A Murderous Vacuum Cleaner Salesman
16 April 2021 (Updated 31 March 2023)
In August 1931, the friends and family of Anne Louise Kempson became concerned. Mrs Kempson had not been seen for days and was not answering her door.
She lived with a lodger at a house called 'The Boundary' on Headington Road, but the lodger was away, staying with friends over the August bank holiday weekend.
A body is found
On Monday 3 August her brother procured a ladder and managed to enter her house via an open upstairs window. He found his sister lying on the floor, brutally murdered with multiple injuries to her head. At post-mortem, she was estimated to have been killed at around 9am on the previous Saturday morning.
Detectives from the Metropolitan Police were summoned to investigate the crime. The investigation floundered until the detectives identified a vital piece of evidence: on Mrs. Kempson's mantelpiece was a business card inscribed 'Tellus Ltd, Mr. Henry Seymour'.
It emerged that Mrs. Kempson had purchased a Tellus-brand vacuum cleaner from a travelling salesman a few years previously, and that self-same salesman had been back in Oxford over the weekend to check in on his previous customers.
Henry Seymour, suspicious character
Other customers who had encountered him described Henry Seymour's behaviour as erratic. On the Friday he had called on one previous customer at 8pm saying that he had been robbed while bathing near Eynsham and had all his money stolen. The customer took pity on him, lending him money for a bus fare to Thame, but he later returned to her house at 10:30pm saying that he had missed his bus and asking to be put up for the night.
The customer let him stay the night. In the morning he went for a haircut while he waited for her to cook him breakfast, and returned having purchased a hammer and chisel, curious actions for a man who claimed to not be able to afford a bus fare!
Later that morning at around 11am another of Henry Seymour's customers had met him at a bus stop waiting to catch a bus to Aylesbury. He had appeared nervous and agitated, so much so that he had felt the need to explain to her that he had been in a car accident earlier in the year and it had affected his nerves.
Previous convictions
When the police checked with New Scotland Yard to find if Henry Seymour had previous convictions they uncovered a string of offenses including burglary, robbery, forgery, theft and assault for which he had served extensive gaol time. He was currently wanted by the police for embezzling £96 from a former employer.
One of his former convictions included an incident where he had been selling vacuum's door-to-door in Paignton and had violently assaulted a potential customer in her own home.
About this, he told police "Something seemed to snap inside my brain and tell me that this woman was my enemy, was responsible for all my troubles. In a few seconds, my brain had cleared."
The police make an arrest
Henry Seymour was tracked down to an address in Brighton where he was a lodger. When Henry was arrested he asked police officers "Is this about the murder at Oxford?"

* [Information provided]
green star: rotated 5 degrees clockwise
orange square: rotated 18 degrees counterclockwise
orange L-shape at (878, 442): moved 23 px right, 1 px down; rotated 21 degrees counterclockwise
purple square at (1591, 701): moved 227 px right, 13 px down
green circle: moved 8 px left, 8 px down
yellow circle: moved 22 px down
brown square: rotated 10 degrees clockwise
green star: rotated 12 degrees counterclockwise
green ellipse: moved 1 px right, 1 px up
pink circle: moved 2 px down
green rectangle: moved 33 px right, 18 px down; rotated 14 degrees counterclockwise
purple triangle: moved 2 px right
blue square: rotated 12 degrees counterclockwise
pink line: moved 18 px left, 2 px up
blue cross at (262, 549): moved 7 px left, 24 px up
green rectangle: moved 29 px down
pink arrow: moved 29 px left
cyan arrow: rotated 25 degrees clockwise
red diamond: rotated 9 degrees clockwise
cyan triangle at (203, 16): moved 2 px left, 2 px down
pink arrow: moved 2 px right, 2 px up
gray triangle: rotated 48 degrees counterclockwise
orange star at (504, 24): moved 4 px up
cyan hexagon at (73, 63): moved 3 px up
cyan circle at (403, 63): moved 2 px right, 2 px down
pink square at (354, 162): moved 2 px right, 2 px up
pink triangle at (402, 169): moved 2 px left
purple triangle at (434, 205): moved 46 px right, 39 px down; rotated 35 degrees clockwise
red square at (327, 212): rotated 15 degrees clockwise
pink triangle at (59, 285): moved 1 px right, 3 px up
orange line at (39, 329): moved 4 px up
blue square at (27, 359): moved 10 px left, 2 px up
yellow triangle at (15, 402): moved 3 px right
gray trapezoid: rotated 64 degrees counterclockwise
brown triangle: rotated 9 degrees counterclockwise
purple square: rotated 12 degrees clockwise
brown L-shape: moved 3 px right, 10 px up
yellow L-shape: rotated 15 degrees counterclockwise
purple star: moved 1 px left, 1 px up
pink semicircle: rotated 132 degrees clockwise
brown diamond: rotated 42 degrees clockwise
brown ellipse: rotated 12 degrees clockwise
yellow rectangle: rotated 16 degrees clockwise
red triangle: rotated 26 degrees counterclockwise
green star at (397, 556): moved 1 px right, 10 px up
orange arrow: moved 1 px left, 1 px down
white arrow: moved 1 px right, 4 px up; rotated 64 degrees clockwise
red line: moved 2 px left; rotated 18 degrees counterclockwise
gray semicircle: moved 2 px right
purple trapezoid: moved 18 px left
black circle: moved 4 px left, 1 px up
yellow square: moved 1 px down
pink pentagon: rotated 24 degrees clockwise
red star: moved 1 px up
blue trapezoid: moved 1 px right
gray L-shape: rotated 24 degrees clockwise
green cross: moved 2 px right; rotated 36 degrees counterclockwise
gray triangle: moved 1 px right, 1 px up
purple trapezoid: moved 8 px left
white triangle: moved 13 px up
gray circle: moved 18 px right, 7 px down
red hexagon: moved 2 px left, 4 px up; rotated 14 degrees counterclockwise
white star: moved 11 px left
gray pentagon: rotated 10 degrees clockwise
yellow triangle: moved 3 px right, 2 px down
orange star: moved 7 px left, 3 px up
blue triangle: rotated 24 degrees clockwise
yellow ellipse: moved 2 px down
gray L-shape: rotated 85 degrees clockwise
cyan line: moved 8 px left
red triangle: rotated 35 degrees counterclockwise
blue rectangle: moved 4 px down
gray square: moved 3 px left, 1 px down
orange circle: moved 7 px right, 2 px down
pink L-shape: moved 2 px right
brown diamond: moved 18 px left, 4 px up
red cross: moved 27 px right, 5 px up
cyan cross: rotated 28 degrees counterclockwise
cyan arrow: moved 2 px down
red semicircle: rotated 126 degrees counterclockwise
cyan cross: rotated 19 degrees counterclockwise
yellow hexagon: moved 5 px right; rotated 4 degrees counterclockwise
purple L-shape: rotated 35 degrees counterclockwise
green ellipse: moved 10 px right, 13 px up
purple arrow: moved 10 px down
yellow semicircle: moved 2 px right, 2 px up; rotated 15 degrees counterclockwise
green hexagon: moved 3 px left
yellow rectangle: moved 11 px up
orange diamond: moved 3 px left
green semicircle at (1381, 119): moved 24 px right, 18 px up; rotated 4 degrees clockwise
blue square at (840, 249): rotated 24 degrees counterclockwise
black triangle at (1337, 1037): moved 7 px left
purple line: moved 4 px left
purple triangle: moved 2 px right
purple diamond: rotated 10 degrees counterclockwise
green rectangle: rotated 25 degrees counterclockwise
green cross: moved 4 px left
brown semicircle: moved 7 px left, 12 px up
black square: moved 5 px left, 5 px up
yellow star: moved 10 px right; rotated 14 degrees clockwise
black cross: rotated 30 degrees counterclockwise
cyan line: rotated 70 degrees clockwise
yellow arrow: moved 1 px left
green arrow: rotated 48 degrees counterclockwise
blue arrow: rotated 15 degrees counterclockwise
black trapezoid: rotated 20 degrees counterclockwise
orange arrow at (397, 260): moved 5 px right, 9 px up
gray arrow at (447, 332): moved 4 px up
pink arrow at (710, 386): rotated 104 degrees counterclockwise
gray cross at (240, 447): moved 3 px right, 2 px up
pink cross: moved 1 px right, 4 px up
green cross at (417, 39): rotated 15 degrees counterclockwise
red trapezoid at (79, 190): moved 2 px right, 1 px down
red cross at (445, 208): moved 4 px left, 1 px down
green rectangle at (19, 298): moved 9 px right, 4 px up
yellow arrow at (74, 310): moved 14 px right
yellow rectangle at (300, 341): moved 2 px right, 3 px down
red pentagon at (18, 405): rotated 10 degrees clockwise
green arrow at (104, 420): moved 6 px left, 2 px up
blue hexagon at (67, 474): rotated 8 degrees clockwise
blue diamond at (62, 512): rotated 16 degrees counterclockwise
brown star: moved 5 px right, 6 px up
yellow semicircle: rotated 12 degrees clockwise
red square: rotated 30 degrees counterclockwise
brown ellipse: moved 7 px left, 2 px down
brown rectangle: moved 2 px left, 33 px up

* [Jobs]
a: List the offenses that the account of the 1931 murder of Anne Louise Kempson names among Henry Seymour's previous convictions, as found through New Scotland Yard.
b: Continue the account of the Kempson murder after its final sentence, which tells of Henry Seymour's arrest in Brighton.

* [In response]
a: Burglary, robbery, forgery, theft and assault.

b:
Seymour gave jumbled responses to police questioning, claiming again that his disordered brain was a result of the car accident he has been in. He admitted selling Mrs. Kempson a vacuum some years earlier but denied visiting her house on Saturday 1 August.
He claimed he purchased the hammer and chisel as he wanted to take up a career as a carpenter, but post including an application to be a steward on board a ship was found in his room, which suggested he had other career goals in mind! A bloodstain was found in the pocket of Seymour's coat which he claimed was from some meat he had purchased from a butcher.
Henry Seymour's trial
At his trial, Seymour gave similarly vague and jumbled answers. He repeated his story about having been robbed while swimming in the river at Eynsham, but the lock keeper where he claimed to have been swimming gave a statement disproving this story. Witnesses were produced who had seen a man with his description entering Mrs. Kempson's house around 10am on the morning of Saturday 1st August.
The jury took 40 minutes to return a 'guilty' verdict, and Henry Seymour was hanged at 8am on Tuesday 10 December 1931.
Was Henry Seymour innocent?
Despite the speed with which the jury reached their verdict, many consider that Henry Seymour's conviction and execution a miscarriage of justice. The murder weapon was never found, and other than his business card there was no physical evidence linking Seymour to the crime. In addition to this, there was considerable evidence that the time of death given by the coroner was incorrect, and Mrs Kempson was in fact still alive hours after Seymour was known to have caught his bus to Aylesbury.
Four witnesses testified that they had seen Mrs Kempson alive on the day of her murder, long after Seymour would have left the city. These included a shopkeeper who claimed to have served Mrs Kempton in his shop between 12pm and 1pm. and two others who had seen her at 12:30pm and 3pm respectively. These last two had both known Mrs Kempson for over 20 years, so would have been unlikely to have mistaken who they had seen.
So could Henry Seymour have actually just been in the wrong place at the wrong time, and the real murderer of Alice Louise Kempson got off Scot-free?
Notes on location
The account of this crime that appears in Len Woodley's Oxfordshire Murders provides conflicting statements as to the whereabouts of Mrs. Kempson's house, saying at one point that it is opposite The Greyhound pub and at another, that is it only a few yards from Gipsy Lane, locations that are 0.8 miles apart. The map location I've used for this story is halfway between the two.
Sources
- 'Oxford Gaol - later HMP Prison' (PDF from www.capitalpunishmentuk.org)
- 'Oxfordshire Murders' by Len Woodley (The Wychwood Press, 2005, ISBN: 9781902279213)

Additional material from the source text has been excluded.